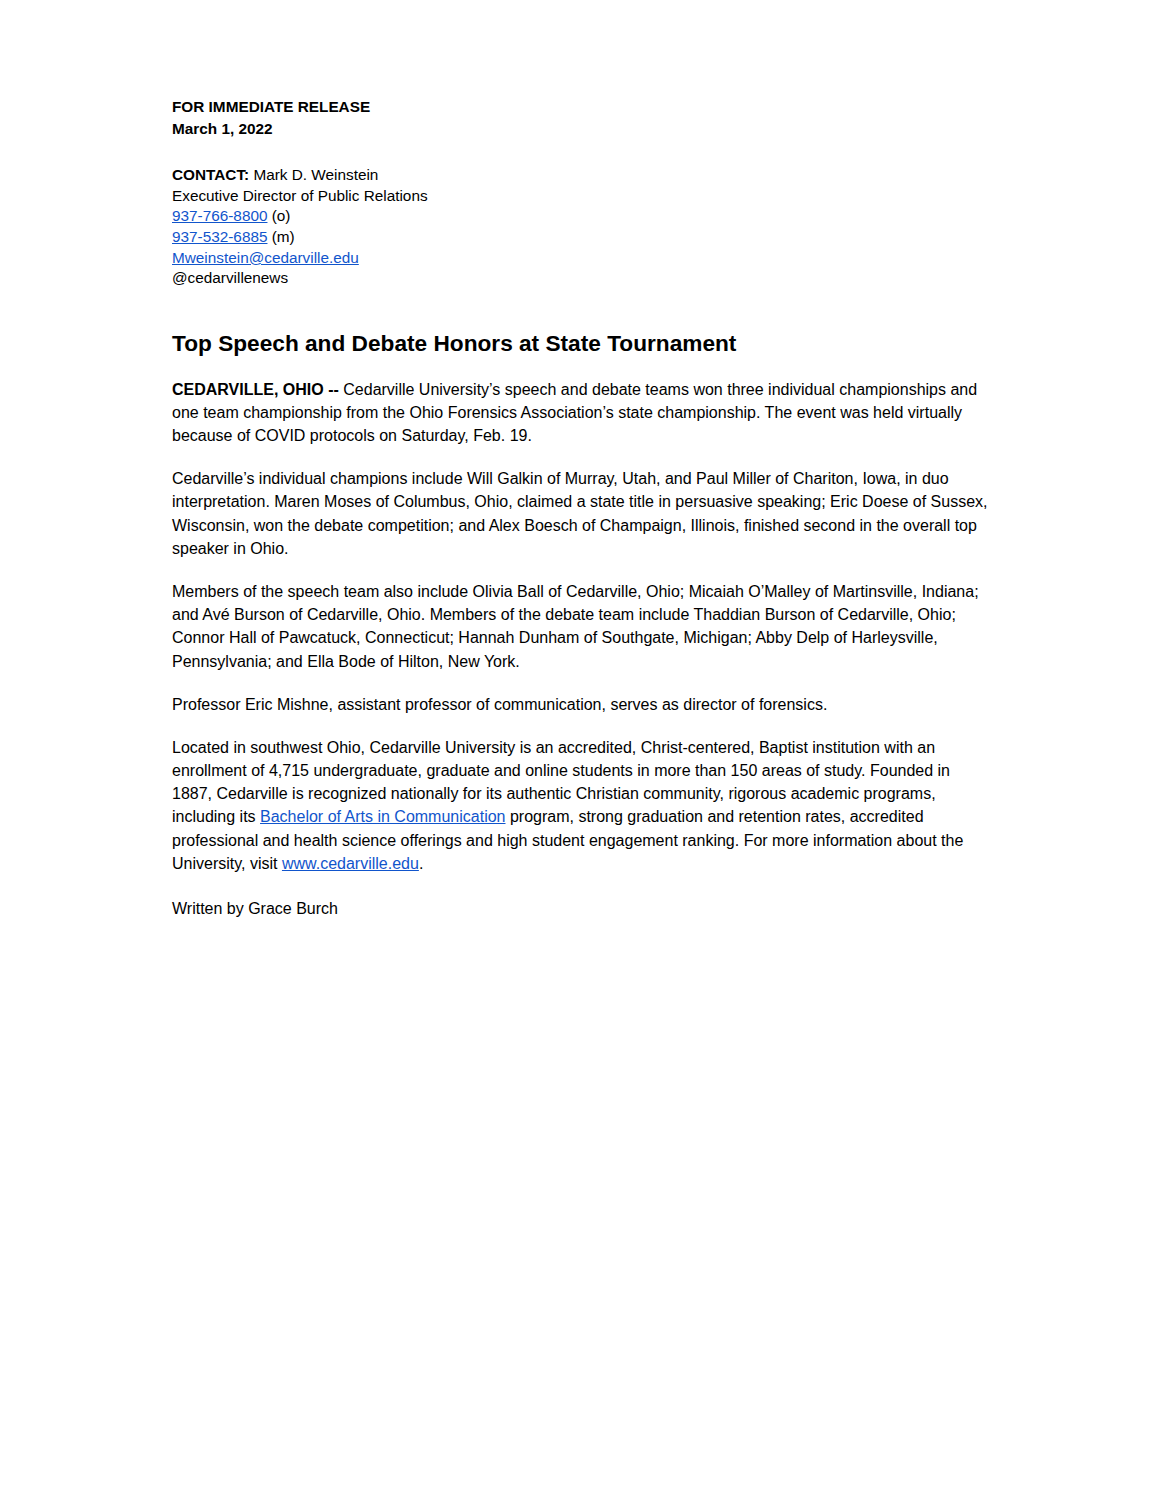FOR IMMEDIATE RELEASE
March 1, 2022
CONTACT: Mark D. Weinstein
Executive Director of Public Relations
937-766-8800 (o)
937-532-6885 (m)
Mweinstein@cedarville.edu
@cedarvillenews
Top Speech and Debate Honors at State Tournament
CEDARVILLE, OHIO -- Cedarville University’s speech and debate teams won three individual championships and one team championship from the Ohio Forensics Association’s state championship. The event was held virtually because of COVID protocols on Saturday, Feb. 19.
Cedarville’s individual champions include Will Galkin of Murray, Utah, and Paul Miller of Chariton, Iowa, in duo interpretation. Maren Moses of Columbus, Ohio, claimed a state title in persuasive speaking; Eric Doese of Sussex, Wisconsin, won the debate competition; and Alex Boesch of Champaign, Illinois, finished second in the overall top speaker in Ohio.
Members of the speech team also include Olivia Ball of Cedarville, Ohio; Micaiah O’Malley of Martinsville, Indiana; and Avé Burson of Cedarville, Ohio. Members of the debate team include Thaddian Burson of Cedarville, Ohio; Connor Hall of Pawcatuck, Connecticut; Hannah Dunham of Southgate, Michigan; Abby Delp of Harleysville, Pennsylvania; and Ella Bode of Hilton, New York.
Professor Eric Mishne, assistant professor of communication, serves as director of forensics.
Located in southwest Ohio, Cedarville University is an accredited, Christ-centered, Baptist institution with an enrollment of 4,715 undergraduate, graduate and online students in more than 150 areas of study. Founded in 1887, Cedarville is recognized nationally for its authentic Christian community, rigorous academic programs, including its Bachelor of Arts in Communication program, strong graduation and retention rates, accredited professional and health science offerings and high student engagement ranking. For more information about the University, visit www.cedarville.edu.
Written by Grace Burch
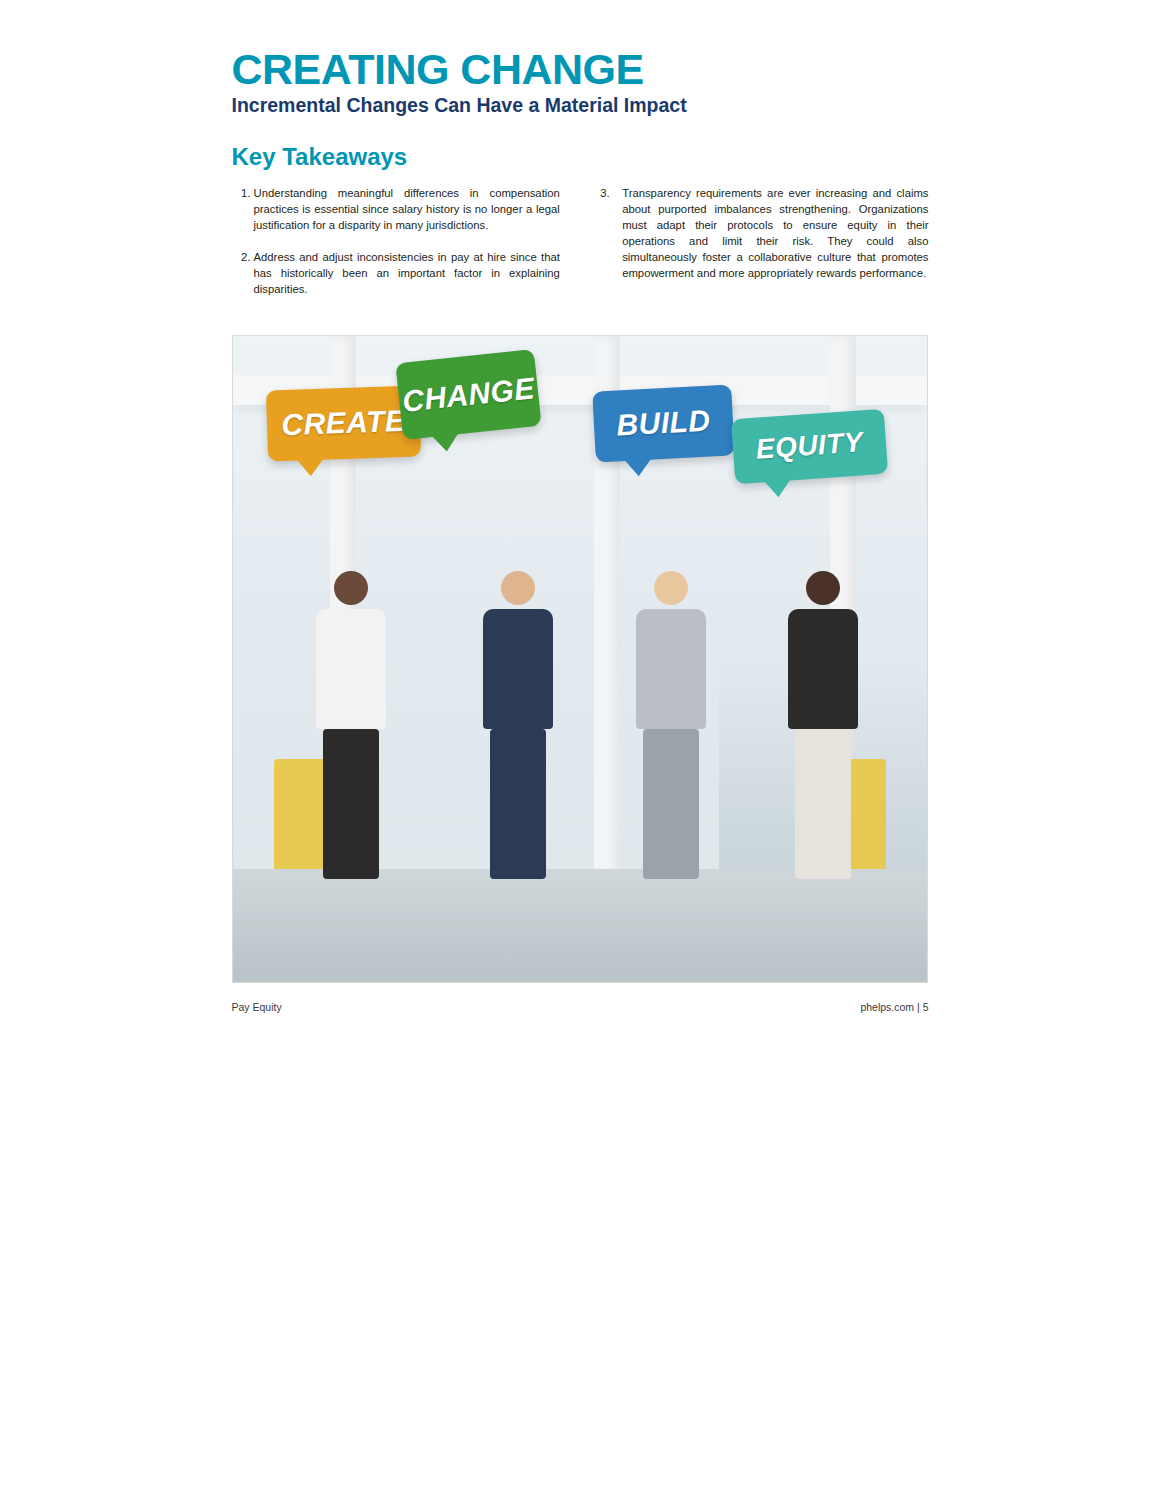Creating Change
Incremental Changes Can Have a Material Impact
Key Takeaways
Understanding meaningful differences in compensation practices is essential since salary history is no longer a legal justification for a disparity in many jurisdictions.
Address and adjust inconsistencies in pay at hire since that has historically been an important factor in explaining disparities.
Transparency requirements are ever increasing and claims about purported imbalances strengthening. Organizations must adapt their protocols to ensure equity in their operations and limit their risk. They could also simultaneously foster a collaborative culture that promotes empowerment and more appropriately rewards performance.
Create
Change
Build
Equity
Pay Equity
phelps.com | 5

---

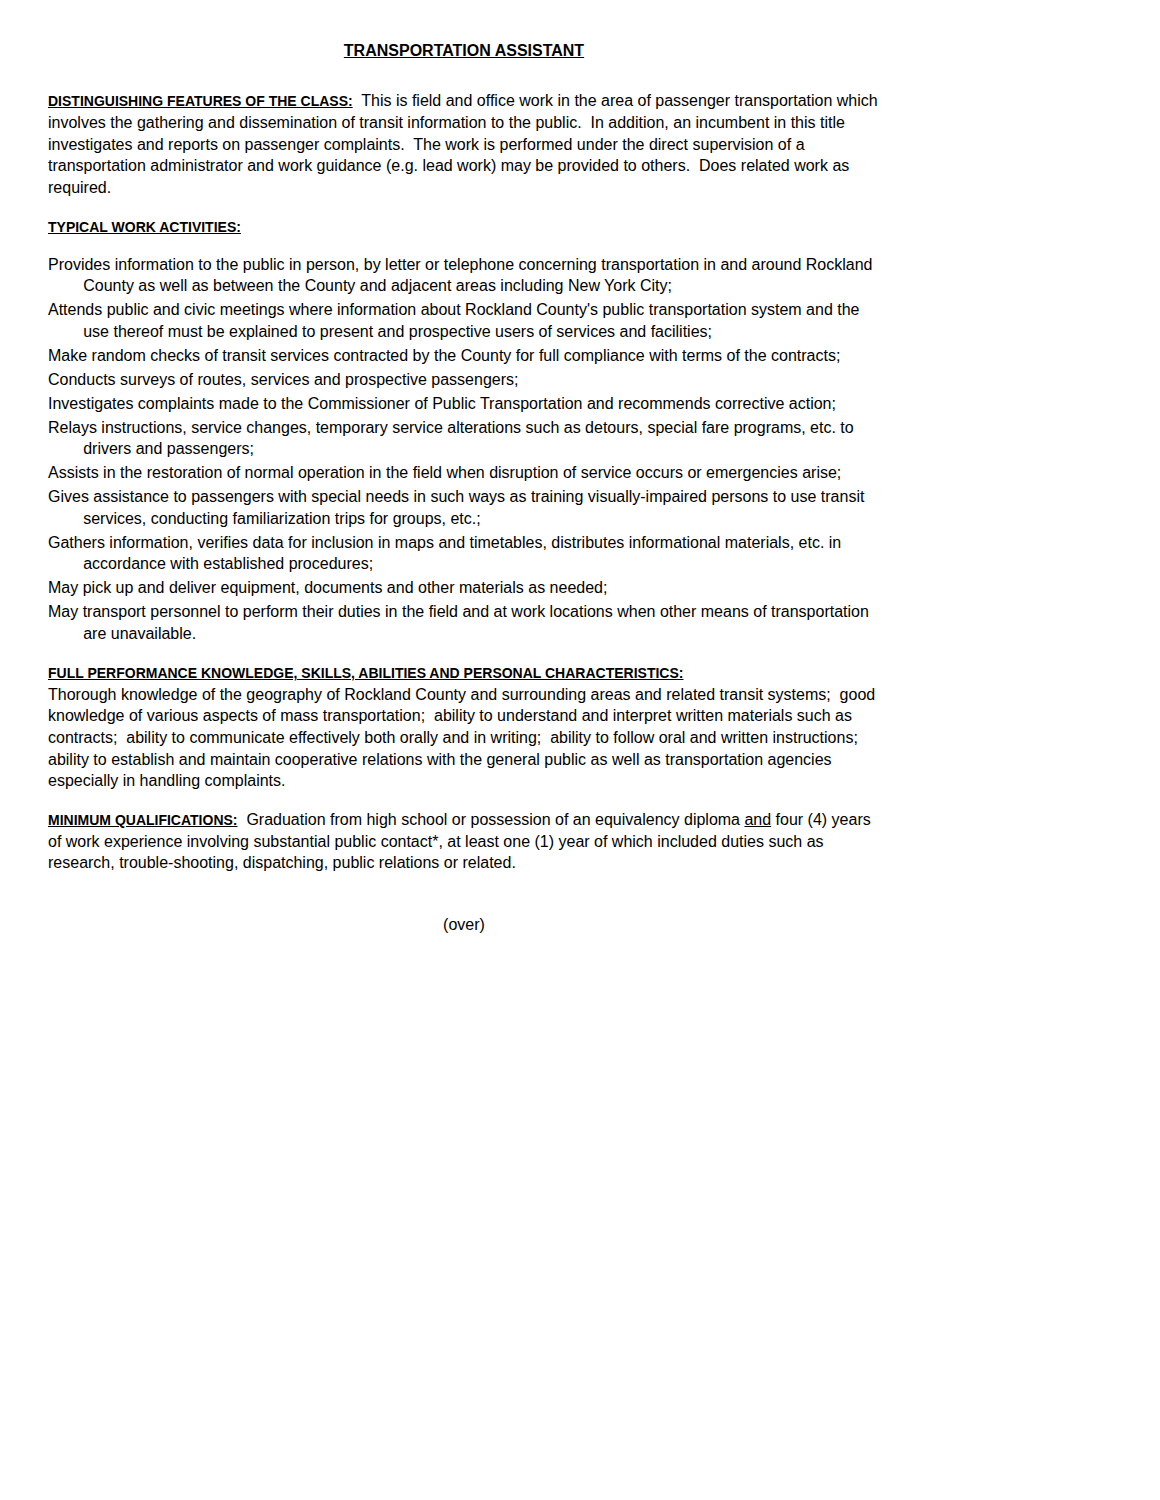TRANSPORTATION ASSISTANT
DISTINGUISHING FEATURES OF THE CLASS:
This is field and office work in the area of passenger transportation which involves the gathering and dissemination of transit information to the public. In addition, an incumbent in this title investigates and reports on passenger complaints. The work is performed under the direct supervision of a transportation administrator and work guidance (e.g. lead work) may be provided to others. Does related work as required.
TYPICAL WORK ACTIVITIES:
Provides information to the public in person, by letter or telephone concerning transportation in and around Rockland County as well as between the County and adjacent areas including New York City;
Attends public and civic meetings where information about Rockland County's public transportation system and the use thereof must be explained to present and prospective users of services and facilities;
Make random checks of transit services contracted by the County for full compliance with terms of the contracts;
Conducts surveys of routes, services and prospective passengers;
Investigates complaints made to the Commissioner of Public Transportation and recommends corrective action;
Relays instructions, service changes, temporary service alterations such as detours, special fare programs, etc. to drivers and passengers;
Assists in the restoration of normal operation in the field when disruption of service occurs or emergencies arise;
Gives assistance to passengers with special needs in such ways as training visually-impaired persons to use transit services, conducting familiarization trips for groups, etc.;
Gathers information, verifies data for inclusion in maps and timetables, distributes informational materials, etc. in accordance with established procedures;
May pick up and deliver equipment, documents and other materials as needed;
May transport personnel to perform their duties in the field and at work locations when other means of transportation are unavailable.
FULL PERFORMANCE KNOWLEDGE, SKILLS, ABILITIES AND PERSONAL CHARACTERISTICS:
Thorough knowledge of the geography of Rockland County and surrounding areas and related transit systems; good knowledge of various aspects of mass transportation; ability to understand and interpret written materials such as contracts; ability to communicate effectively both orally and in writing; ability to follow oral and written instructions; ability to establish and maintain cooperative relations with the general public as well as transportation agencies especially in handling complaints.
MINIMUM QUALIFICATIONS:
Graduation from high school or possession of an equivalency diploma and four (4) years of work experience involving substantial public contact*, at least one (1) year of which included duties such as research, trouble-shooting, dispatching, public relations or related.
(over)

§ **ABOUT THIS EXERCISE**
Take from the listing every line in which the word "when" appears.

§ **OUTPUT**
Assists in the restoration of normal operation in the field when disruption of service occurs or emergencies arise;
May transport personnel to perform their duties in the field and at work locations when other means of transportation are unavailable.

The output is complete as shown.